* [TASK INSTRUCTIONS]
In the entries below, the lines from the one with "middle dip: (26, 903)" through the one with "thumb tip: (707, 464)" are to be copied exactly; both ends count.
┏━━
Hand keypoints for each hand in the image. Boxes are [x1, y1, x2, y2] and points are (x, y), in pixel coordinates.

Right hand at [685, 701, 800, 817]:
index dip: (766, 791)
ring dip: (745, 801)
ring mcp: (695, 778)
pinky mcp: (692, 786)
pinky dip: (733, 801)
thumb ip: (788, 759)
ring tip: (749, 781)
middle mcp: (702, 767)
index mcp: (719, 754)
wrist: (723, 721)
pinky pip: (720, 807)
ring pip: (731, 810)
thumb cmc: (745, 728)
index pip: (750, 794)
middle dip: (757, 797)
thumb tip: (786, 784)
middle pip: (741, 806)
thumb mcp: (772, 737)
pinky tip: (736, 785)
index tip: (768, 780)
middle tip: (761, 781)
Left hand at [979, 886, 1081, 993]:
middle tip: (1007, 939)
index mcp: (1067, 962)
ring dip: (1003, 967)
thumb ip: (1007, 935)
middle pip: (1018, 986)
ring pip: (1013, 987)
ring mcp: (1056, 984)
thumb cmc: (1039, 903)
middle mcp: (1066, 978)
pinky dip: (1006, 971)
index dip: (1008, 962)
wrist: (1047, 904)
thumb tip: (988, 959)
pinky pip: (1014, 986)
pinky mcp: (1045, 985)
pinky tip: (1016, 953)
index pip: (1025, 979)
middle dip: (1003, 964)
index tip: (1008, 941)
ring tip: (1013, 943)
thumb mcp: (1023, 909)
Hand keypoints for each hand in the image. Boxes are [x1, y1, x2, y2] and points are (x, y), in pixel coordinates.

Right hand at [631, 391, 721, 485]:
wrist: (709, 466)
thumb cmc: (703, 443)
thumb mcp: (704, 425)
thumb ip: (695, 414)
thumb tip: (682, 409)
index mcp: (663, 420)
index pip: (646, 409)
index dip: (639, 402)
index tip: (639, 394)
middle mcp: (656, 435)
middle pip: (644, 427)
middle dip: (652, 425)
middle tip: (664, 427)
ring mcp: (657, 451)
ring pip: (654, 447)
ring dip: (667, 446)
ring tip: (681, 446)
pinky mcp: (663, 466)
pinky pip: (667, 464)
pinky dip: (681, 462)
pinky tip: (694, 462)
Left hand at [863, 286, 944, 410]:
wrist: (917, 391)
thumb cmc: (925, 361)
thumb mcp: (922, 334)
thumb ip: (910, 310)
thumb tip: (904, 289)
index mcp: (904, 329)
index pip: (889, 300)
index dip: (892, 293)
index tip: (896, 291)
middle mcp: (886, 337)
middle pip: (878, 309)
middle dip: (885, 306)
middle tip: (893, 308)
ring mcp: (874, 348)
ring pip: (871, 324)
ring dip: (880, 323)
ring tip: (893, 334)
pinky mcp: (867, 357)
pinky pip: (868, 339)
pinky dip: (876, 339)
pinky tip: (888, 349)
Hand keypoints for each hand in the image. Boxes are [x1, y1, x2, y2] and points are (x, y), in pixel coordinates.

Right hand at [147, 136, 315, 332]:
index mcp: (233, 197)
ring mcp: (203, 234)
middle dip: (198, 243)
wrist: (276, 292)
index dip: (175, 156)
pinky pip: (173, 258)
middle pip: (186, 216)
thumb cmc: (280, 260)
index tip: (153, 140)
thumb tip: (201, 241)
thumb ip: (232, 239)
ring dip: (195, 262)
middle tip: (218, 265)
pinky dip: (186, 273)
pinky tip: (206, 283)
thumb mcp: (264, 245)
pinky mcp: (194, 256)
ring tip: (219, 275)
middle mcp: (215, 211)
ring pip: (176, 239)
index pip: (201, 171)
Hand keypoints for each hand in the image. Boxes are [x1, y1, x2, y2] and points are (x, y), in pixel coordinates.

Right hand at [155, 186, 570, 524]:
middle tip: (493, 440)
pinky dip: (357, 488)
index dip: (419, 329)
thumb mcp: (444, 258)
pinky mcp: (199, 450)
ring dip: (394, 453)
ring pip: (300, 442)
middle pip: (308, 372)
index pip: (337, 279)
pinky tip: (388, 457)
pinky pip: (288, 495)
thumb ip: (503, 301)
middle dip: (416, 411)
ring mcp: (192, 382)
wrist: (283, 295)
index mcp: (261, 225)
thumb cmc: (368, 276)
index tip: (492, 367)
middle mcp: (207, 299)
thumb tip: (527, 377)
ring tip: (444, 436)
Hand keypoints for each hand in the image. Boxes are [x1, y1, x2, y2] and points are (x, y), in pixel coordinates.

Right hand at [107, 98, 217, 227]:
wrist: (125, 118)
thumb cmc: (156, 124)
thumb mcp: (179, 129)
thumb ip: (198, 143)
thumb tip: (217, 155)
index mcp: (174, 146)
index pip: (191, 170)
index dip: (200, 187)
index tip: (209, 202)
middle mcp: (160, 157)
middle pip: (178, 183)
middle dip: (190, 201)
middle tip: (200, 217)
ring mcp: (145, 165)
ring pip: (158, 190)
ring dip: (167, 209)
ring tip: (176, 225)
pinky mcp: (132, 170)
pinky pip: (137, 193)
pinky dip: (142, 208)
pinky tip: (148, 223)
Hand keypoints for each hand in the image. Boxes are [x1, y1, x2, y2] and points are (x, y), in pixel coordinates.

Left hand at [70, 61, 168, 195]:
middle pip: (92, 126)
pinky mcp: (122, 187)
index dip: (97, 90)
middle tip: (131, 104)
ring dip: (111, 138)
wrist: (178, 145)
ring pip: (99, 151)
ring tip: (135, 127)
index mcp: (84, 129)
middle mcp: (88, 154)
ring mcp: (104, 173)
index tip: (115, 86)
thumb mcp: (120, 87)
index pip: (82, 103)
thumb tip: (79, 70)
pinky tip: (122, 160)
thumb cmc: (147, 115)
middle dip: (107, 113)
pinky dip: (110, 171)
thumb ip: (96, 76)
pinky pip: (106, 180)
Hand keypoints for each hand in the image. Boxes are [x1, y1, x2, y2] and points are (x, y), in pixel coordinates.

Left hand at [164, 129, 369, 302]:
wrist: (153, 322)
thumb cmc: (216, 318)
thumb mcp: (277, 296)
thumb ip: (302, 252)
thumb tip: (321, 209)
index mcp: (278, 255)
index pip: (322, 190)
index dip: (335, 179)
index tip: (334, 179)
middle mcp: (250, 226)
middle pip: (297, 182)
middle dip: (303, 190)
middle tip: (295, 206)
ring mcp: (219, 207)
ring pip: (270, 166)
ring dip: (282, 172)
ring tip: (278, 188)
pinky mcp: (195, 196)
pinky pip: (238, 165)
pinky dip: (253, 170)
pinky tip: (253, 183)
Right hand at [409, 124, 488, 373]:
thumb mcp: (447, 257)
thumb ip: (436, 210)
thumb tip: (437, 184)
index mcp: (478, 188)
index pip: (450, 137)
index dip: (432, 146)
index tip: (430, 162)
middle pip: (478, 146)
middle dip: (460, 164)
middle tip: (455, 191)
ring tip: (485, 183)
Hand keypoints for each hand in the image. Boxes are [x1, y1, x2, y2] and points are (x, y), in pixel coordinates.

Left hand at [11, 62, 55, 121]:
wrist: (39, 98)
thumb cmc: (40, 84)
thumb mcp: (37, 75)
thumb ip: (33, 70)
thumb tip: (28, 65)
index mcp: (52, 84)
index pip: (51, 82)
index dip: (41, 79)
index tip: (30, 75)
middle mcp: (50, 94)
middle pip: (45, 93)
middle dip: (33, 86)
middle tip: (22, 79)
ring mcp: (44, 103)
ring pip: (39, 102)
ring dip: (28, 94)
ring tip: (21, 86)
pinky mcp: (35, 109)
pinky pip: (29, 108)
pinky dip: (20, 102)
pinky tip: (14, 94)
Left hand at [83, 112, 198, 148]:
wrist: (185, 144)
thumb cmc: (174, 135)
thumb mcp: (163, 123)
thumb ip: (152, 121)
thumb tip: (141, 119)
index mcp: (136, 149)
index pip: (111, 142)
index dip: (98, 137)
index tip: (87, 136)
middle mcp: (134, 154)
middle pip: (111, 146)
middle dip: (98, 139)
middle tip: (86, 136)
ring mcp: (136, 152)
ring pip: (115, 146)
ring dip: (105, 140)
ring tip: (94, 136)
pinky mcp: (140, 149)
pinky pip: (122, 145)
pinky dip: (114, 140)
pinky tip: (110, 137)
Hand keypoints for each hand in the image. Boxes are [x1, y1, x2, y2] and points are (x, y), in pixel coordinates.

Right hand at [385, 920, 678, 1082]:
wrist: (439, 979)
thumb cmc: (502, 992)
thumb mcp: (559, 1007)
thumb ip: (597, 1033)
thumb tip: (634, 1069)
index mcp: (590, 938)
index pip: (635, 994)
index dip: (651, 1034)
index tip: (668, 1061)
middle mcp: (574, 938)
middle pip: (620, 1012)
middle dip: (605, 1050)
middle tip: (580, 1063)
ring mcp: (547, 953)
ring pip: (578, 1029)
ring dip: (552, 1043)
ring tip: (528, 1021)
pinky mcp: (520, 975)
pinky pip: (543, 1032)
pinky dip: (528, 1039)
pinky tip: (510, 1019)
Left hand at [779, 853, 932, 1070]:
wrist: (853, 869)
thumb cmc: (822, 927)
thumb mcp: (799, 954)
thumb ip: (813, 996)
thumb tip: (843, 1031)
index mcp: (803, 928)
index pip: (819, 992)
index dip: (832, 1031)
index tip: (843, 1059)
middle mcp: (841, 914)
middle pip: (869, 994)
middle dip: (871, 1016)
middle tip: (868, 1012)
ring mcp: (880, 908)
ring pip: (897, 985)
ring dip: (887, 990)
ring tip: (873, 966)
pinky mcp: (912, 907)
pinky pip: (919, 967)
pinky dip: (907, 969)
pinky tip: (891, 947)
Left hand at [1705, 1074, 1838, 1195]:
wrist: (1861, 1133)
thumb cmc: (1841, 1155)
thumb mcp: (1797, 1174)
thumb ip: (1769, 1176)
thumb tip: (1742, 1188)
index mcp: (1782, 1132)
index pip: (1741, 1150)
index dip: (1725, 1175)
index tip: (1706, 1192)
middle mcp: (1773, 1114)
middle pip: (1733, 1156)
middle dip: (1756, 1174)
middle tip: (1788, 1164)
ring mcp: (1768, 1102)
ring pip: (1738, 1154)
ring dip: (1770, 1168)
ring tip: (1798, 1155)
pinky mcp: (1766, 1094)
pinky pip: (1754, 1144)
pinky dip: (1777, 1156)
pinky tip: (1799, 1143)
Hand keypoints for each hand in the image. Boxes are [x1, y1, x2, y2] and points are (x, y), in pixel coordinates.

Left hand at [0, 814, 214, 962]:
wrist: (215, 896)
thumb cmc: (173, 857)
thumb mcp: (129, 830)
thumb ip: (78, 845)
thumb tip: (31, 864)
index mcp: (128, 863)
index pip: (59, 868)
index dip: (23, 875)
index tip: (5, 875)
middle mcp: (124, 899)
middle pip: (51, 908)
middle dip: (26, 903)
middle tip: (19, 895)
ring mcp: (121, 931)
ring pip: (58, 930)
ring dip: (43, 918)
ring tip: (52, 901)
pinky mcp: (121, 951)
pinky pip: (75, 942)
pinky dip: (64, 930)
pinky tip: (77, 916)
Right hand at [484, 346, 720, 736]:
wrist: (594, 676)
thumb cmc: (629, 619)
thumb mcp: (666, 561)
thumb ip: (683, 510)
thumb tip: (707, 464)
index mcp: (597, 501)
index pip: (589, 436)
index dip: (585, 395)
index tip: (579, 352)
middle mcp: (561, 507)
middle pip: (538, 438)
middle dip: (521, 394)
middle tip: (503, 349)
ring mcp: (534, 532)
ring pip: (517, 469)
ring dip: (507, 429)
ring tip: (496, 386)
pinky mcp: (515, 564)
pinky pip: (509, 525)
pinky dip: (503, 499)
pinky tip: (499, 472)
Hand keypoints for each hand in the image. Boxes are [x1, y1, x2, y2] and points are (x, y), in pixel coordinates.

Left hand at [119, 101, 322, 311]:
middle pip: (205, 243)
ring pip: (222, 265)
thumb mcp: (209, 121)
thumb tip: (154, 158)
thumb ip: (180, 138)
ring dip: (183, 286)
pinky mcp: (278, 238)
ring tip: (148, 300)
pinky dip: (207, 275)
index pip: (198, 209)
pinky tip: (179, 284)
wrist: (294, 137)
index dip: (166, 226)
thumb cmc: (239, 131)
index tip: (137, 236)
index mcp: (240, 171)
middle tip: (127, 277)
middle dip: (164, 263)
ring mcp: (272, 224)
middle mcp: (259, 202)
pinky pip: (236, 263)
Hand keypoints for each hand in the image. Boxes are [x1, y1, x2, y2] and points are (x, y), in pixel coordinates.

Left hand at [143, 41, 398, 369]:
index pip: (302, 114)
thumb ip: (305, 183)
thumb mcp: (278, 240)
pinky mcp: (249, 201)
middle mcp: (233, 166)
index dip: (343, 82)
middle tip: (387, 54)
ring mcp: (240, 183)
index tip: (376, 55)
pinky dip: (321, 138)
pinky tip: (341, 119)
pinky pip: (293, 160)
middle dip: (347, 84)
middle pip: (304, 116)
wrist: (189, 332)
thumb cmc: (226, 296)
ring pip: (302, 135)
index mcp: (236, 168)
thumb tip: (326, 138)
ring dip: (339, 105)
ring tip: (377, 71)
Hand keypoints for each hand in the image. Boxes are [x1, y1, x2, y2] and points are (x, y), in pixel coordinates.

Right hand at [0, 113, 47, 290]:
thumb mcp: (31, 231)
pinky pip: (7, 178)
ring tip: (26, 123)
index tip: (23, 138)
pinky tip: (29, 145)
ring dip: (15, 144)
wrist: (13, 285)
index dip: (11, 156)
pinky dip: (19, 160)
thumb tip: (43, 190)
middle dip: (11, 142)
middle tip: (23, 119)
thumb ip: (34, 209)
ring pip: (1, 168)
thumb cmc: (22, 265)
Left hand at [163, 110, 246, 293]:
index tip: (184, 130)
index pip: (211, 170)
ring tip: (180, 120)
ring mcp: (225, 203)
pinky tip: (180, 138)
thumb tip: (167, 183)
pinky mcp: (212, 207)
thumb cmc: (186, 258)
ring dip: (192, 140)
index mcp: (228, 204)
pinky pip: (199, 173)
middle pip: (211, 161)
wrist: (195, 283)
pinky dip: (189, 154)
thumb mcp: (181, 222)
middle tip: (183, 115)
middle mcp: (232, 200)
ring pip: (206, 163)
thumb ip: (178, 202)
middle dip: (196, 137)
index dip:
┗━━
* [OUTPUT OF THE EXERCISE]
middle dip: (26, 903)
middle tip: (19, 895)
ring mcp: (121, 931)
ring pip: (58, 930)
ring dip: (43, 918)
ring tip: (52, 901)
pinky mcp: (121, 951)
pinky pip: (75, 942)
pinky dip: (64, 930)
pinky tip: (77, 916)
Right hand at [484, 346, 720, 736]:
wrist: (594, 676)
thumb cmc: (629, 619)
thumb mcp: (666, 561)
thumb ip: (683, 510)
thumb tip: (707, 464)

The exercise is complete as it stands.